Not to mention that she was so vastly overpaid.

“The special interests pay her for speeches,” Trump said at a Michigan rally in September 2016. “And she’s not a good speaker! Not a good speaker. They pay her a lot of money. … Who would want to hear Hillary Clinton speak and pay her $200,000, $300,000, $400,000, $500,000? Who?”

As with so many things Trump criticized on the campaign trail in 2016, he eventually came around to the idea that the post-government-service speaking tour was worth his time. In a financial disclosure made public this week, Trump reported making millions of dollars in fees for speaking engagements — often to political allies and, it seems, not infrequently at his own properties.

To put the Trump’s numbers in context, let’s look at other past presidential contenders. We can start, fittingly enough, with Clinton.

In her 2016 disclosure, she listed 22 speeches for which she was paid $5.25 million.

That was in 2015 dollars, mind you. If we adjust those figures to account for inflation, she made the equivalent of $6.7 million in 2023 dollars. The most lucrative speech was one given to the National Association of Manufacturers (NAM).

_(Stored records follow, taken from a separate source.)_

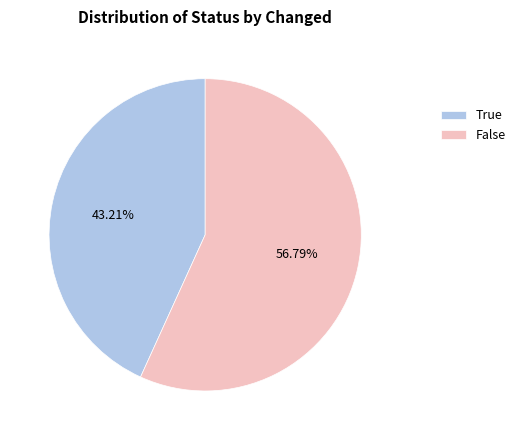

To the nearest percent, what is the difference between the largest and smallest slice percentages?

14%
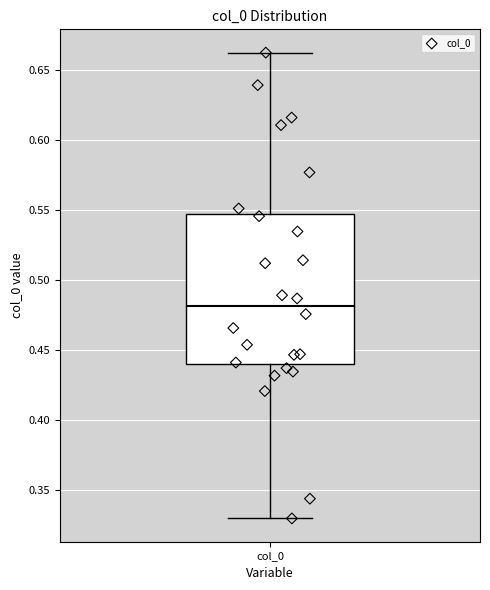

Read this box plot against the y-axis: the position of the median line, the range covered by the box, and the ends of both whiskers. The values are not printed on the chart, so give them approximately, as read against the axis.

median 0.480, box 0.440 to 0.545, whiskers 0.330 to 0.660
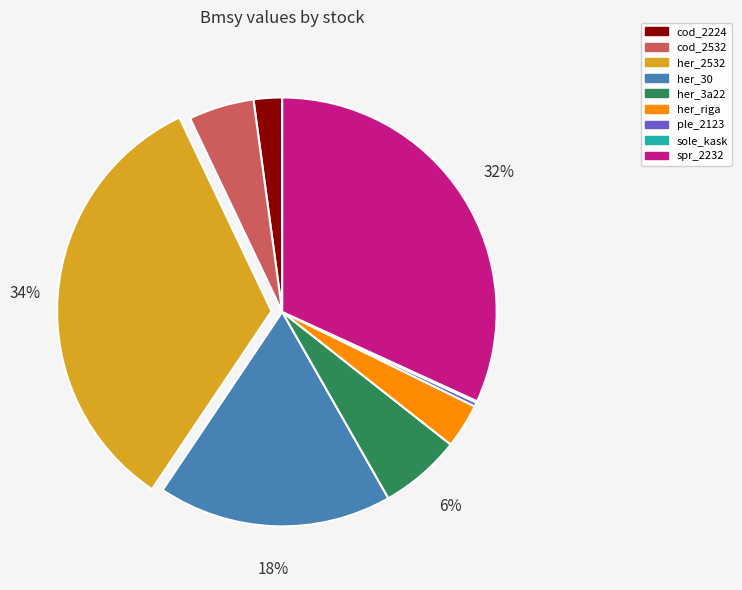

Which has a higher value, her_3a22 or her_2532?

her_2532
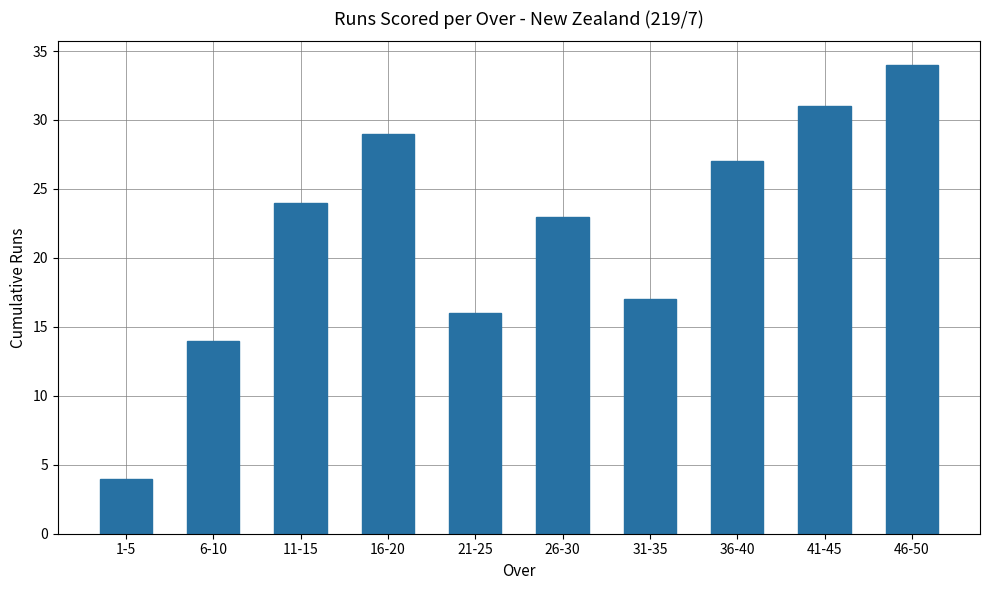

True or false: the data shows 31 at 41-45.

True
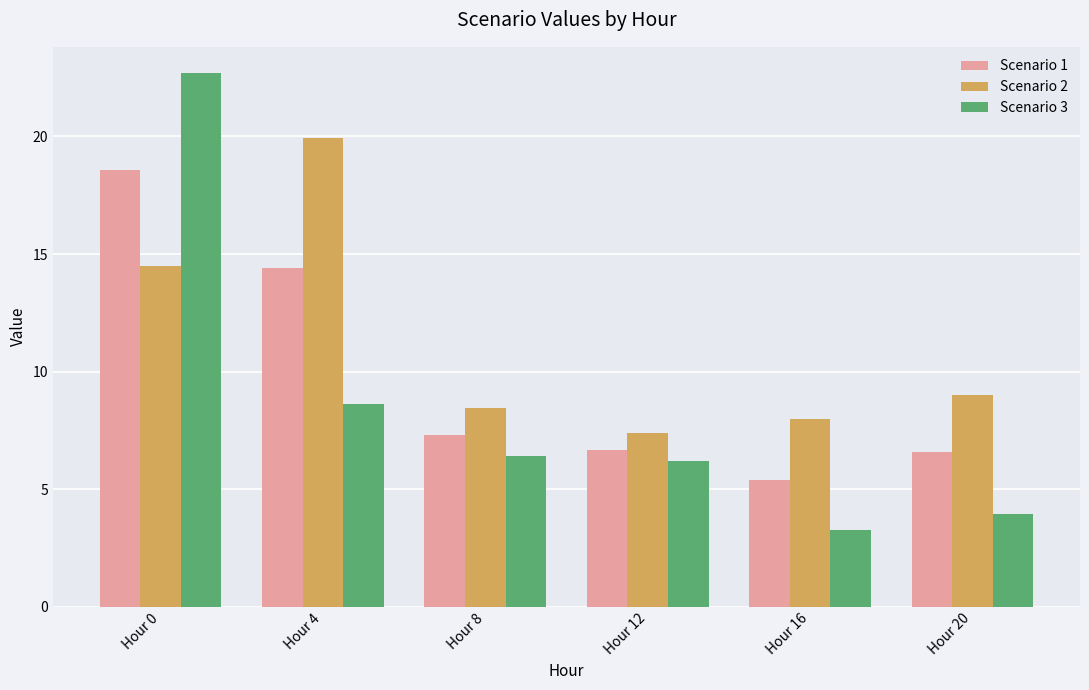

Which category has the lowest value across all series?

Hour 16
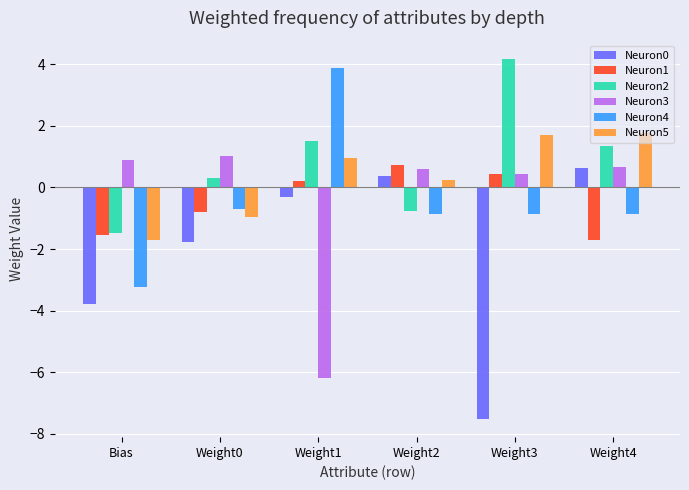

What position from the right is Weight0?

5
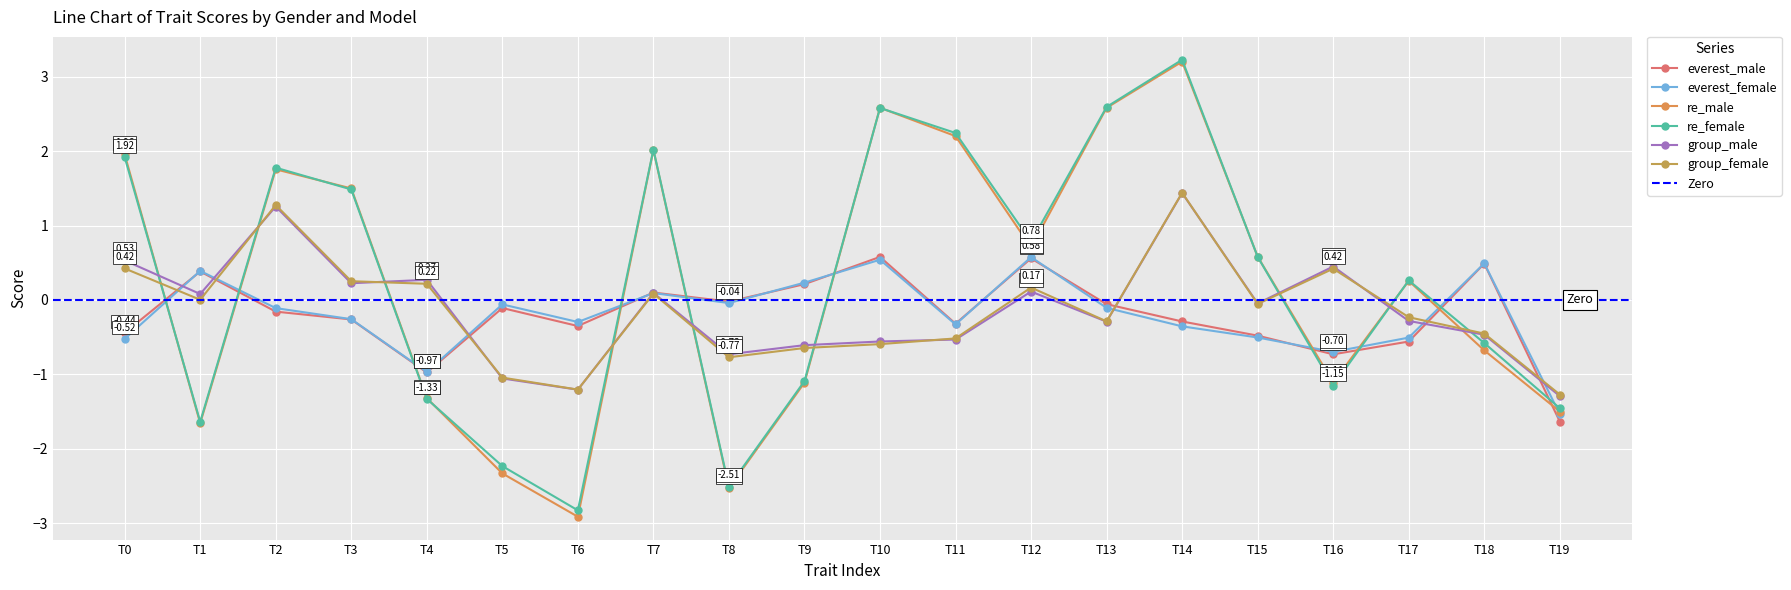

How many times do re_female and group_male cross each other?

9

This was already a big increase over the Republican nominee in 2012, former Massachusetts governor Mitt Romney. He reported four speeches that year, for which he made less than $260,000 in 2023 dollars.

Clinton’s 2016 speeches were also far more lucrative than what Joe Biden was pulling in right before he was elected president. In Biden’s 2020 disclosure, he listed four speeches for which he made a bit over a half-million dollars in total.

He also listed three speeches from his wife, Jill, bringing the family total to about $660,000 in 2023 dollars.

Hillary Clinton’s speeches listed above were by no means her only ones. She and Bill Clinton made tens of millions of dollars in speaking fees after she’d left the Obama administration. But they did so in a number of relatively small chunks.

Trump, of course, came into politics as a celebrity. So while he didn’t have many speeches listed on his 2016 disclosure, he did have one, for the multilevel marketing firm ACN, that made him $450,000 — or nearly $600,000 in 2023 dollars. That easily exceeded Clinton’s most lucrative speech in the same period.

Upon leaving office, though, Trump learned just how much money there was to be made. In his disclosure made public this week, he listed 11 speeches that made him more than his ACN speech. That includes three speaking engagements of $1 million or more: commentating on a boxing match in Florida, speaking to the firm Cardone Enterprises and addressing the Universal Peace Federation World Summit. He also reported more than $1 million from his speaking tour with former Fox News host Bill O’Reilly.

Adjusted for 2023 dollars, 11 of Trump’s 14 reported speeches were more lucrative than Clinton’s highest-paid speech reported in 2016. He made nearly twice as much in 2023 dollars as Clinton reported that year.

And that was just Trump. His wife Melania also gave several speeches that made her more than $1 million cumulatively.

For both Donald and Melania Trump, a lot of the speeches were close to home. Five of the speeches, netting the couple nearly $2 million, were listed as having taken place in Palm Beach, Fla., (where Mar-a-Lago is located) or Bedminster, N.J., (site of the club where the Trumps spend the summer).

The Trumps’ speeches were also often to groups within their broader political universe. Were someone to ask the question Trump posed about Clinton in 2016 about his own speeches, there’s a clear answer. Who would want to hear Trump speak and pay him hundreds of thousands of dollars? His political supporters and, it seems safe to assume, some who’d like to build a robust relationship with a guy who once again is running for the presidency.

In December, after he’d announced his 2024 presidential candidacy, Trump made $900,000 from WHIP Fundraising, a group that hired the Trumps for nearly $2.3 million to speak at events, according to the new disclosure. There are unlikely to be complaints from Trumpworld about the optics of such a deal.